First black presiding bishop installed at Episcopal Church USA
The Episcopal Church USA has installed Bishop Michael Curry of North Carolina as its first black presiding bishop as the new leader called for racial unity and overcoming economic inequalities.
"We are God's children, all of us. No matter our race, no matter our religion, no matter our class, our stripe, our type, we are God's children," said the 62-year-old Curry speaking in Washington National Cathedral.
During his installation address Nov. 1, Curry also pressed the 2 million-strong church to work for a more just society, Reuters news agency reports.

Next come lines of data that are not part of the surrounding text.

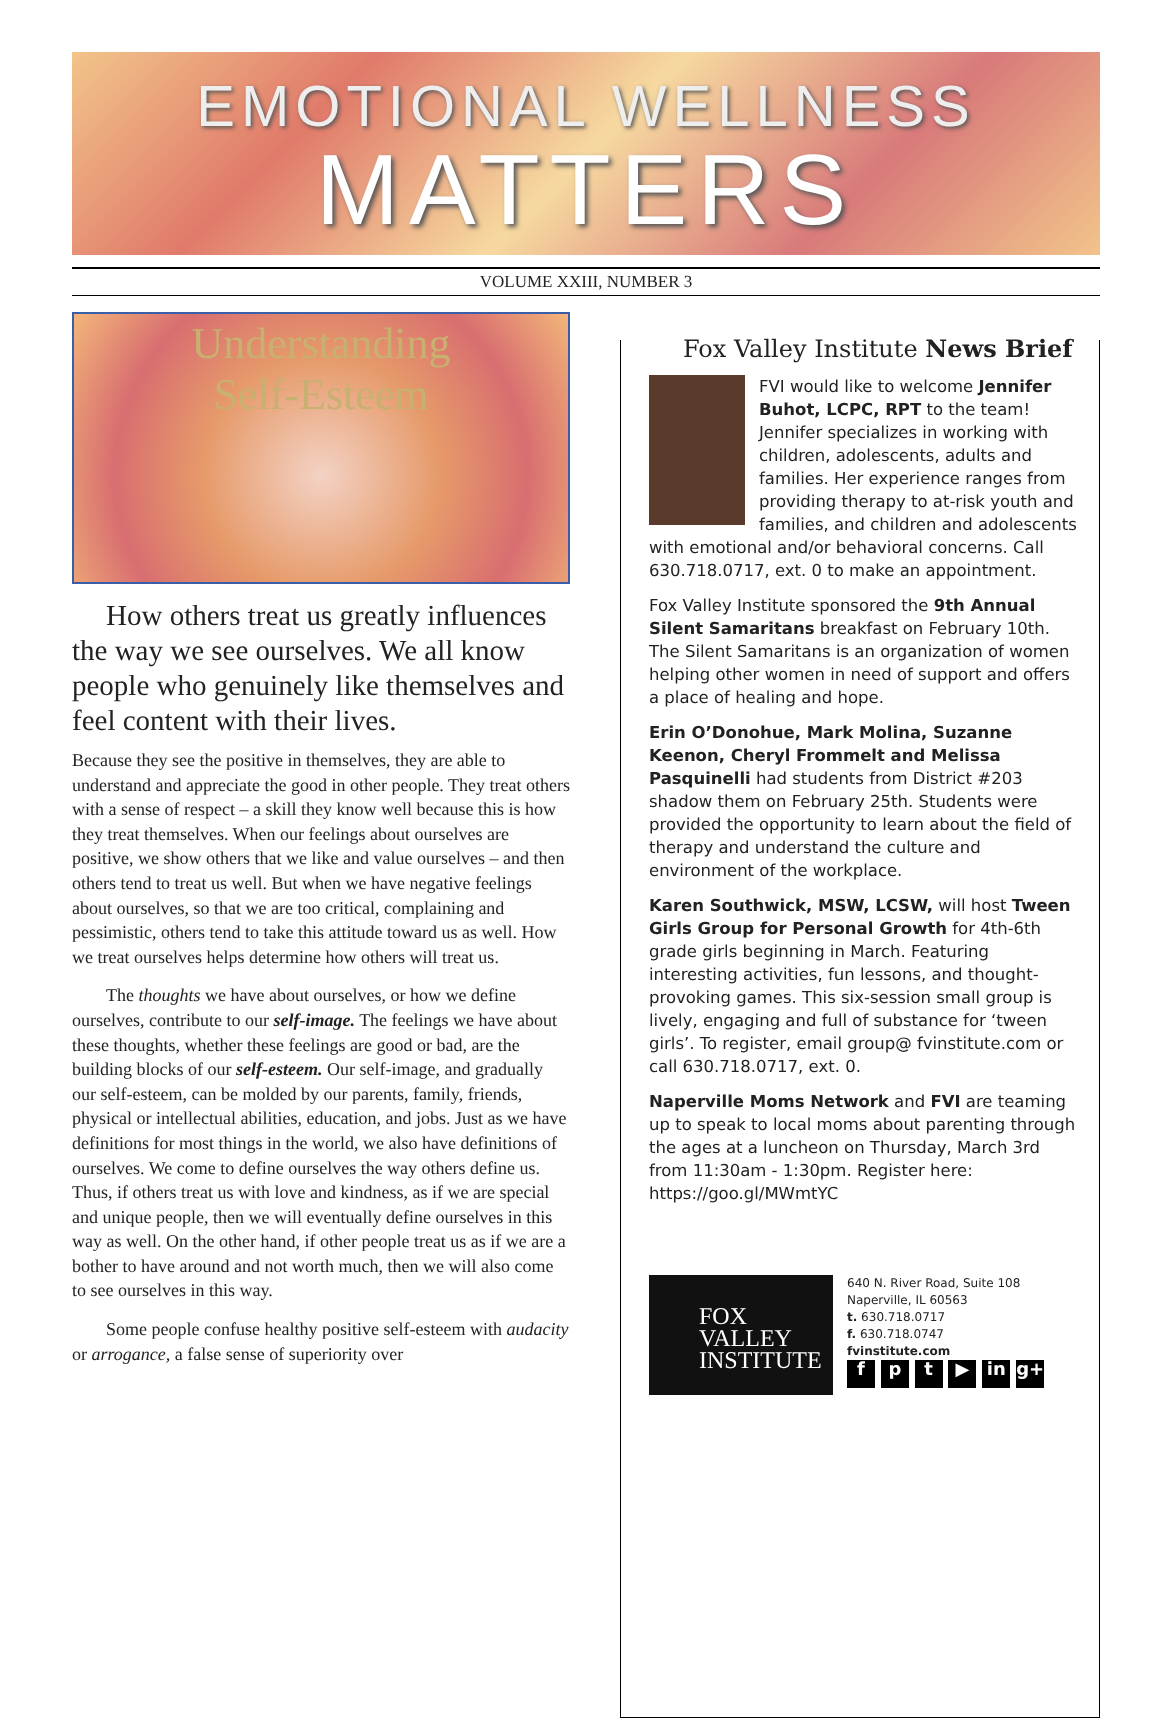EMOTIONAL WELLNESS
MATTERS
VOLUME XXIII, NUMBER 3
Understanding
Self-Esteem
How others treat us greatly influences the way we see ourselves. We all know people who genuinely like themselves and feel content with their lives.
Because they see the positive in themselves, they are able to understand and appreciate the good in other people. They treat others with a sense of respect – a skill they know well because this is how they treat themselves. When our feelings about ourselves are positive, we show others that we like and value ourselves – and then others tend to treat us well. But when we have negative feelings about ourselves, so that we are too critical, complaining and pessimistic, others tend to take this attitude toward us as well. How we treat ourselves helps determine how others will treat us.
The thoughts we have about ourselves, or how we define ourselves, contribute to our self-image. The feelings we have about these thoughts, whether these feelings are good or bad, are the building blocks of our self-esteem. Our self-image, and gradually our self-esteem, can be molded by our parents, family, friends, physical or intellectual abilities, education, and jobs. Just as we have definitions for most things in the world, we also have definitions of ourselves. We come to define ourselves the way others define us. Thus, if others treat us with love and kindness, as if we are special and unique people, then we will eventually define ourselves in this way as well. On the other hand, if other people treat us as if we are a bother to have around and not worth much, then we will also come to see ourselves in this way.
Some people confuse healthy positive self-esteem with audacity or arrogance, a false sense of superiority over
Fox Valley Institute News Brief
FVI would like to welcome Jennifer Buhot, LCPC, RPT to the team! Jennifer specializes in working with children, adolescents, adults and families. Her experience ranges from providing therapy to at-risk youth and families, and children and adolescents with emotional and/or behavioral concerns. Call 630.718.0717, ext. 0 to make an appointment.
Fox Valley Institute sponsored the 9th Annual Silent Samaritans breakfast on February 10th. The Silent Samaritans is an organization of women helping other women in need of support and offers a place of healing and hope.
Erin O’Donohue, Mark Molina, Suzanne Keenon, Cheryl Frommelt and Melissa Pasquinelli had students from District #203 shadow them on February 25th. Students were provided the opportunity to learn about the field of therapy and understand the culture and environment of the workplace.
Karen Southwick, MSW, LCSW, will host Tween Girls Group for Personal Growth for 4th-6th grade girls beginning in March. Featuring interesting activities, fun lessons, and thought-provoking games. This six-session small group is lively, engaging and full of substance for ‘tween girls’. To register, email group@ fvinstitute.com or call 630.718.0717, ext. 0.
Naperville Moms Network and FVI are teaming up to speak to local moms about parenting through the ages at a luncheon on Thursday, March 3rd from 11:30am - 1:30pm. Register here: https://goo.gl/MWmtYC
FOX
VALLEY
INSTITUTE
640 N. River Road, Suite 108
Naperville, IL 60563
t. 630.718.0717
f. 630.718.0747
fvinstitute.com
f p t ▶ in g+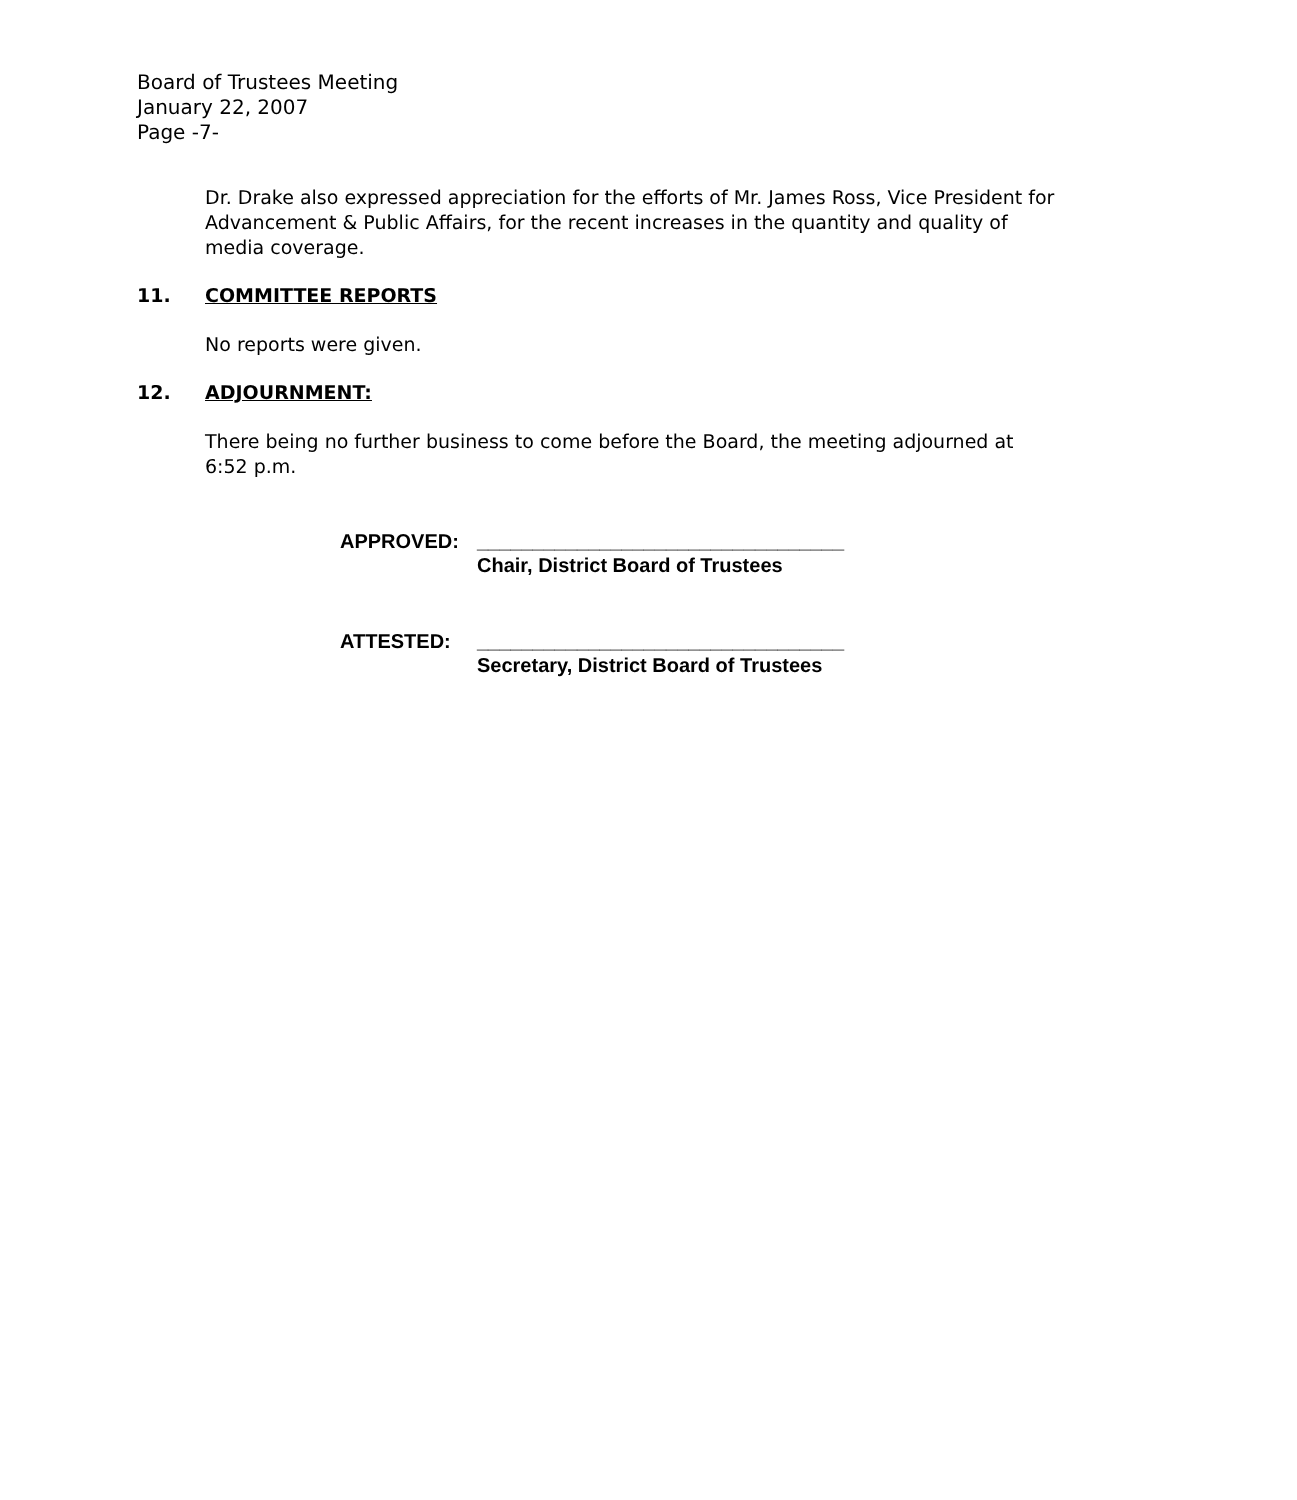Board of Trustees Meeting
January 22, 2007
Page -7-
Dr. Drake also expressed appreciation for the efforts of Mr. James Ross, Vice President for Advancement & Public Affairs, for the recent increases in the quantity and quality of media coverage.
11. COMMITTEE REPORTS
No reports were given.
12. ADJOURNMENT:
There being no further business to come before the Board, the meeting adjourned at 6:52 p.m.
APPROVED: _________________________________
Chair, District Board of Trustees
ATTESTED: _________________________________
Secretary, District Board of Trustees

"We have been sent and called into this world not to settle for what is, but to dream and work for what shall be," he said.
A number of killings of unarmed black men at the hands of white police officers has triggered nationwide anger at injustice and cries for fairness in America's criminal justice system.

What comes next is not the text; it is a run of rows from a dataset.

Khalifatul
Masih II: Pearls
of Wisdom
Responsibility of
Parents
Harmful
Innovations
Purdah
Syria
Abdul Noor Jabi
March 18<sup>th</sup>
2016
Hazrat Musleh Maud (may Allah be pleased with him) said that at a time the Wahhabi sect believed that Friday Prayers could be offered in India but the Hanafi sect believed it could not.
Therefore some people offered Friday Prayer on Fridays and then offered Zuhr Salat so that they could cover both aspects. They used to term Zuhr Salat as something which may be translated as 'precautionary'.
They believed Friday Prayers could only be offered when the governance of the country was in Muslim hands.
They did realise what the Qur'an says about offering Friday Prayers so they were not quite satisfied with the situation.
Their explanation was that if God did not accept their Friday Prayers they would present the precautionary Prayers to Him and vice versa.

Tensions escalated further in June after nine black parishioners of the Emanuel African Methodist Episcopal Church in Charleston, South Carolina, were shot to death by a white gunman in a massacre.
The killings at AME Church, an independent black Protestant denomination rooted in the Methodist Church with an Episcopal form of governance, were said to have been racially motivated.
Curry succeeds Katharine Jefferts Schori, who installed him and was the first woman in the post and has served a nine-year term.
For some 15 years he was leader of the Diocese of North Carolina before he was elected as leader in June in Salt Lake City. Curry grew up in Buffalo, New York, and earned degrees from Hobart College in Geneva, New York, and Yale Divinity School.